Wave 7: Phase 2-4 of deep work loop — backlog, parallel research, three ADRs

ac4bfb4 13 days ago

5.05 kB

	# ADR-003 — DiLoCo implementation choice for Spike 008

	Status: Accepted
	Date: 2026-05-26
	Wave: Phase 4 (deep work loop)

	## Context

	Spike 008 closes V2 of the vision validation: DiLoCo was tagged "deferred to
	v0.2" in Wave 5 but the original brief said "combine with DiLoCo." We want a
	real working integration, not a hand-rolled toy.

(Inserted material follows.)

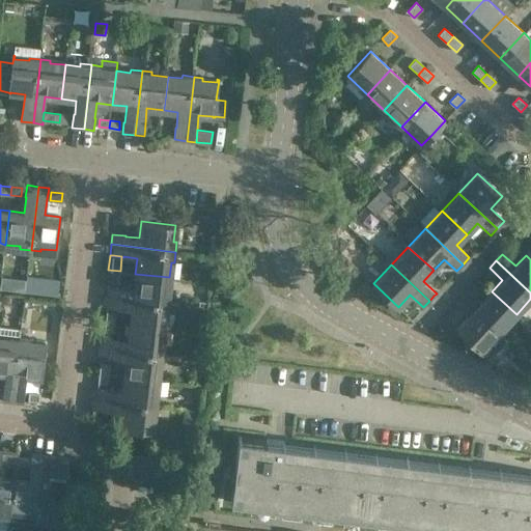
[(110,284),(118,285),(120,271),(108,270),(107,284),(110,284)]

	The integration target: take pseudo-gradient `δ = θ_local − θ_initial` after N
	inner steps, apply Nesterov-momentum outer step across replicas. We need a
	PyTorch-compatible reference implementation that runs in single-process for
	unit tests AND scales out on torch.distributed when we eventually run real
	multi-replica training.

	## Options considered

	\| Repo \| License \| Last commit \| Maturity \| Streaming variant? \| Single-process testable? \|
	\|---\|---\|---\|---\|---\|---\|
	\| `meta-pytorch/torchft` \| BSD-3 \| 2026-04-03 \| Library (PyPI, prebuilt wheels, real test suite, Meta-maintained) \| Yes (DiLoCo class IS the Streaming generalization; vanilla = single fragment) \| Yes (verified via `MagicMock(Manager)` + `_DummyWork` pattern in their own tests) \|
	\| `OpenDiLoCo` (PrimeIntellect) \| Apache 2.0 \| 2024 \| README says "no longer maintained"; replaced by `prime` \| Partial \| Hivemind dependency complicates testing \|
	\| `prime` / INTELLECT-1 (PrimeIntellect) \| Apache 2.0 \| 2025 \| Production framework (`ElasticDeviceMesh` etc.) \| Yes \| Heavy harness; not single-process friendly \|
	\| `diloco_simple` \| No LICENSE file \| 2024-05-31 \| 8 commits ever; pedagogical \| No \| NCCL-locked \|
	\| DeepMind original (Douillard et al. arXiv:2311.08105) \| — \| — \| No public reference impl \| — \| — \|

	Source: `docs/research/DILOCO_RECONNAISSANCE.md` (subagent recon, 2026-05-26).

	## Decision

	`meta-pytorch/torchft` — `torchft.local_sgd.DiLoCo` (BSD-3, active,
	single-process testable).

	Rationale:

	1. Library, not research code. Proper packaging on PyPI with prebuilt
	wheels (`pip install torchft-nightly`), real test suite, version history,
	maintained by Meta. The other live candidates are research codebases that
	break on torch version bumps.

	2. Streaming DiLoCo is the generalization. The `DiLoCo` class accepts
	`model_fragments` + `fragment_sync_delay` + `fragment_update_alpha`. Set
	`model_fragments=[model]` (single fragment, full-model sync) for vanilla
	DiLoCo. Add fragments + per-fragment delays for Streaming. We don't have
	to choose at the API level — both modes are one parameter apart.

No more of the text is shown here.